** Explore the material **
A: In the stabilizer formalism text, how are operations defined?
B: Reproduce the stabilizer formalism text between "In the stabilizer" and "print(repr(t))", inclusive, with "gates" put in place of "operations".

Supplied text: Begin

In the stabilizer formalism, operations are defined by how they conjugate generators of the Pauli group. Typically these generators are chosen to be $X_q$ and $Z_q$ for each $q$ the operator acts on:

import stim
t = stim.Tableau.from_named_gate("CZ")
print(repr(t))
# stim.Tableau.from_conjugated_generators(
#     xs=[
#         stim.PauliString("+XZ"),
#         stim.PauliString("+ZX"),
#     ],
#     zs=[
#         stim.PauliString("+Z_"),
#         stim.PauliString("+_Z"),
#     ],
# )

Supplied text: End
Entries supplied: Begin

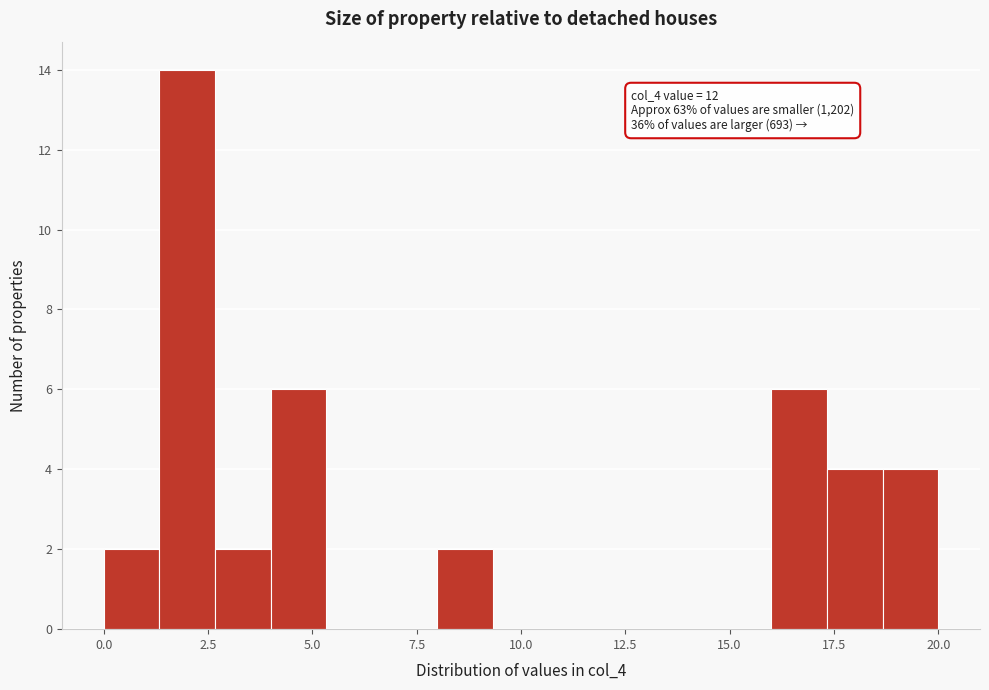

Around what value on the x-axis is the tallest bar? Give the approximate position of its centre, as read against the axis.

2.0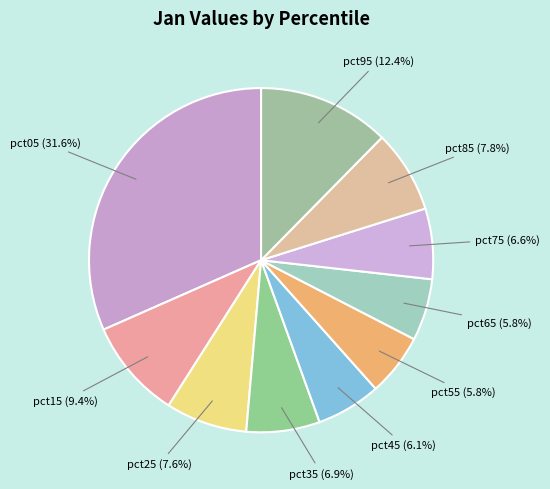

How many slices are in this pie chart?

10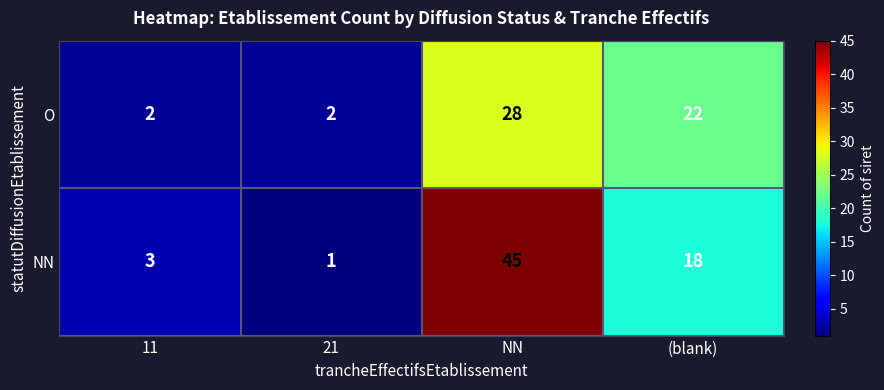

Count the O values in the range 2 to 28.

4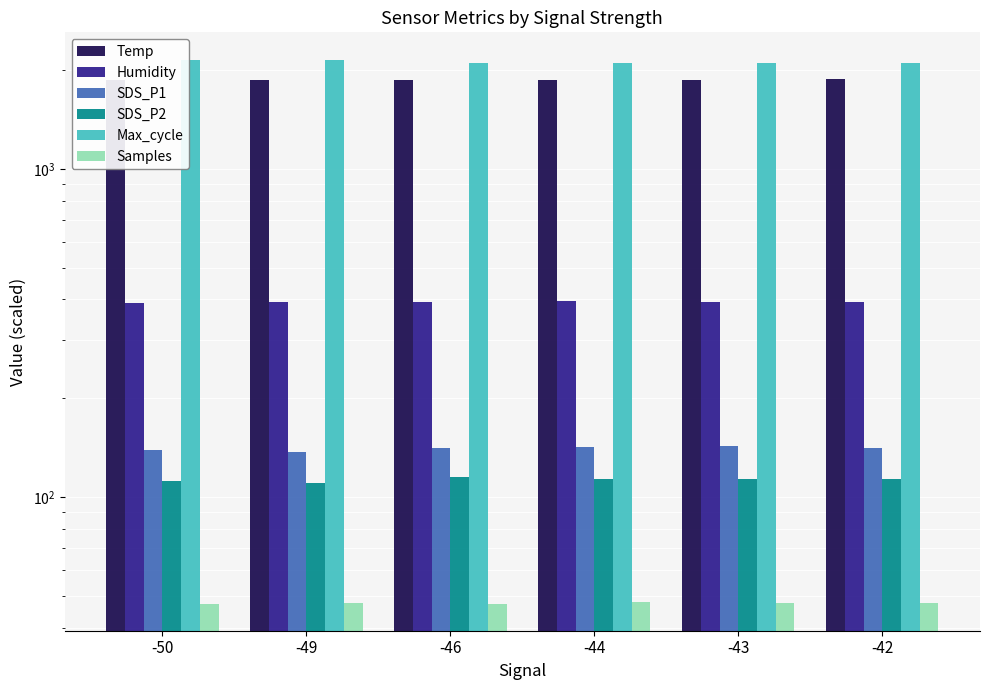

The value of Humidity at -43 is 393.0. True or false?

True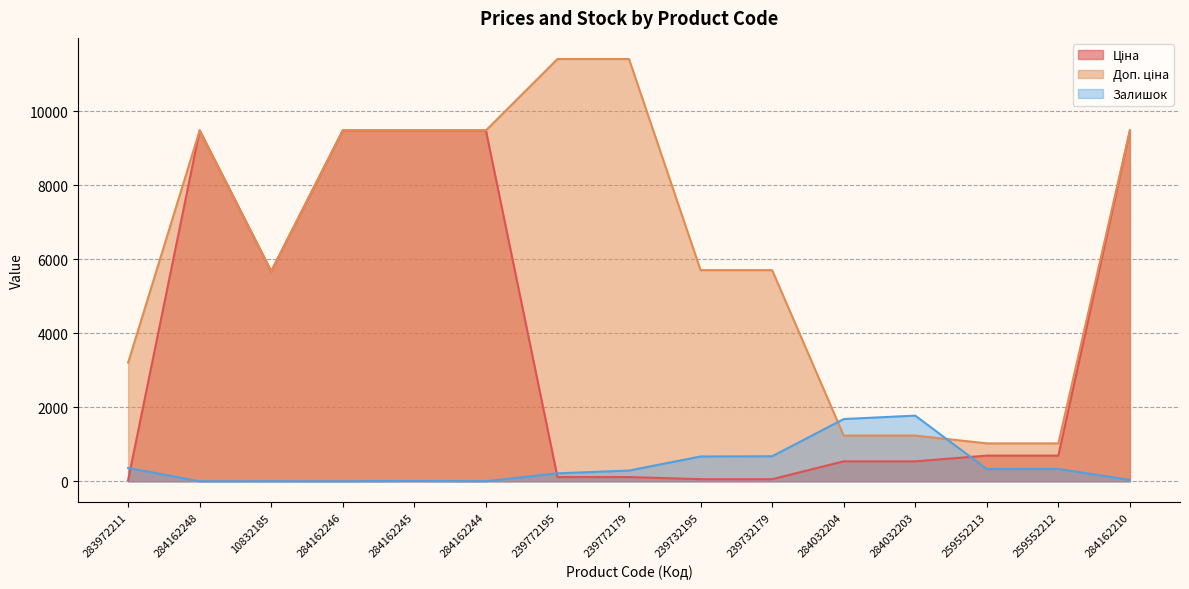

At 284162244, list the series in order from largest to smallest.

Ціна, Доп. ціна, Залишок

Entries supplied: End

** Numbered responses **
A: By how they conjugate generators of the Pauli group.

B:
In the stabilizer formalism, gates are defined by how they conjugate generators of the Pauli group. Typically these generators are chosen to be $X_q$ and $Z_q$ for each $q$ the operator acts on:

import stim
t = stim.Tableau.from_named_gate("CZ")
print(repr(t))